What you are asked to do
Please repeat every entry exactly as given, apart from dropping the images.

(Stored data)
○ ○ ○ ○

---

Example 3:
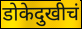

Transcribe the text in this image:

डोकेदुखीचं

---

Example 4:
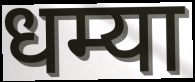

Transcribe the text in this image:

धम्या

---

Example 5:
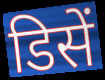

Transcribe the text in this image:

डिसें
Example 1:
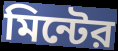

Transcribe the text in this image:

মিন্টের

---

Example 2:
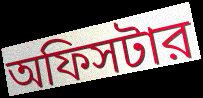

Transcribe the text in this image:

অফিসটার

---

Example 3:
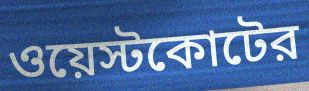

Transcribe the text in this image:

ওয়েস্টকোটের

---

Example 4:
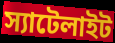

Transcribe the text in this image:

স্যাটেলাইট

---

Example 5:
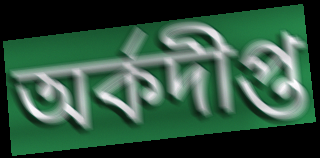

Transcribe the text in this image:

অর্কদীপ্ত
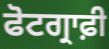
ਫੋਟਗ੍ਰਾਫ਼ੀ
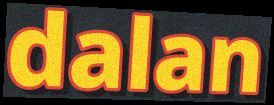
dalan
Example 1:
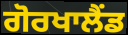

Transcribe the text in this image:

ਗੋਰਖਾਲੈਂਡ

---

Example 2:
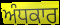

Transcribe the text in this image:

○ ○ ○ ○

Answer section
---

Example 3:

Transcribe the text in this image:

डोकेदुखीचं

---

Example 4:

Transcribe the text in this image:

धम्या

---

Example 5:

Transcribe the text in this image:

डिसें
Example 1:

Transcribe the text in this image:

মিন্টের

---

Example 2:

Transcribe the text in this image:

অফিসটার

---

Example 3:

Transcribe the text in this image:

ওয়েস্টকোটের

---

Example 4:

Transcribe the text in this image:

স্যাটেলাইট

---

Example 5:

Transcribe the text in this image:

অর্কদীপ্ত
ਫੋਟਗ੍ਰਾਫ਼ੀ
dalan
Example 1:

Transcribe the text in this image:

ਗੋਰਖਾਲੈਂਡ

---

Example 2:

Transcribe the text in this image:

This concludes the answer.